1. Risk Identification: The project organizer needs to anticipate the risk in the project as early as possible so that the impact of risk can be reduced by making effective risk management planning.

A project can be of use by a large variety of risk. To identify the significant risk, this might affect a project. It is necessary to categories into the different risk of classes.

There are different types of risks which can affect a software project:

1. Technology risks: Risks that assume from the software or hardware technologies that are used to develop the system.
2. People risks: Risks that are connected with the person in the development team.
3. Organizational risks: Risks that assume from the organizational environment where the software is being developed.
4. Tools risks: Risks that assume from the software tools and other support software used to create the system.
5. Requirement risks: Risks that assume from the changes to the customer requirement and the process of managing the requirements change.
6. Estimation risks: Risks that assume from the management estimates of the resources required to build the system

2. Risk Analysis: During the risk analysis process, you have to consider every identified risk and make a perception of the probability and seriousness of that risk.

There is no simple way to do this. You have to rely on your perception and experience of previous projects and the problems that arise in them.

It is not possible to make an exact, the numerical estimate of the probability and seriousness of each risk. Instead, you should authorize the risk to one of several bands:

1. The probability of the risk might be determined as very low (0-10%), low (10-25%), moderate (25-50%), high (50-75%) or very high (+75%).
2. The effect of the risk might be determined as catastrophic (threaten the survival of the plan), serious (would cause significant delays), tolerable (delays are within allowed contingency), or insignificant.

Risk Control

It is the process of managing risks to achieve desired outcomes. After all, the identified risks of a plan are determined; the project must be made to include the most harmful and the most likely risks. Different risks need different containment methods. In fact, most risks need ingenuity on the part of the project manager in tackling the risk.

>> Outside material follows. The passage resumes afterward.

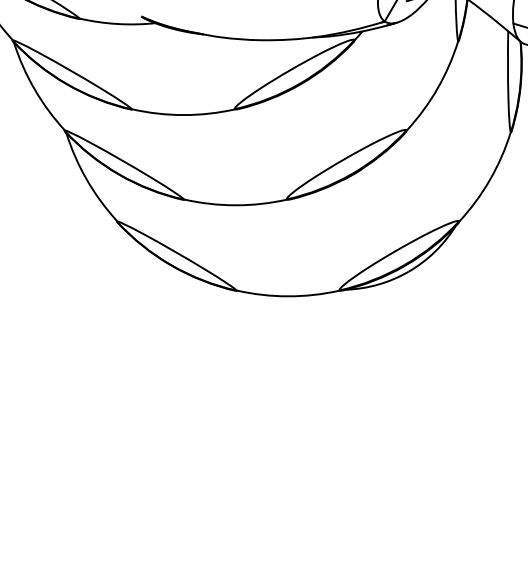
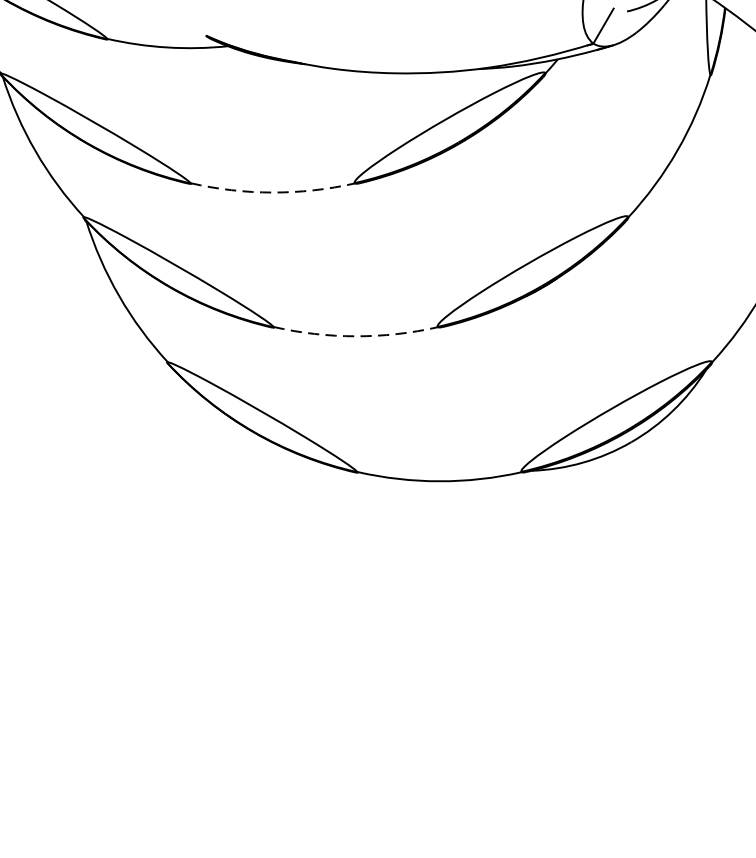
arc: (183, 115) -> (272, 193), solid -> dashed
arc: (235, 205) -> (355, 336), solid -> dashed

There are three main methods to plan for risk management:

1. Avoid the risk: This may take several ways such as discussing with the client to change the requirements to decrease the scope of the work, giving incentives to the engineers to avoid the risk of human resources turnover, etc.
2. Transfer the risk: This method involves getting the risky element developed by a third party, buying insurance cover, etc.
3. Risk reduction: This means planning method to include the loss due to risk. For instance, if there is a risk that some key personnel might leave, new recruitment can be planned.

Risk Leverage: To choose between the various methods of handling risk, the project plan must consider the amount of controlling the risk and the corresponding reduction of risk. For this, the risk leverage of the various risks can be estimated.

Risk leverage is the variation in risk exposure divided by the amount of reducing the risk.

Risk leverage = (risk exposure before reduction - risk exposure after reduction) / (cost of reduction)

1. Risk planning: The risk planning method considers each of the key risks that have been identified and develop ways to maintain these risks.

For each of the risks, you have to think of the behavior that you may take to minimize the disruption to the plan if the issue identified in the risk occurs.

You also should think about data that you might need to collect while monitoring the plan so that issues can be anticipated.

Again, there is no easy process that can be followed for contingency planning. It rely on the judgment and experience of the project manager.

2. Risk Monitoring: Risk monitoring is the method king that your assumption about the product, process, and business risks has not changed.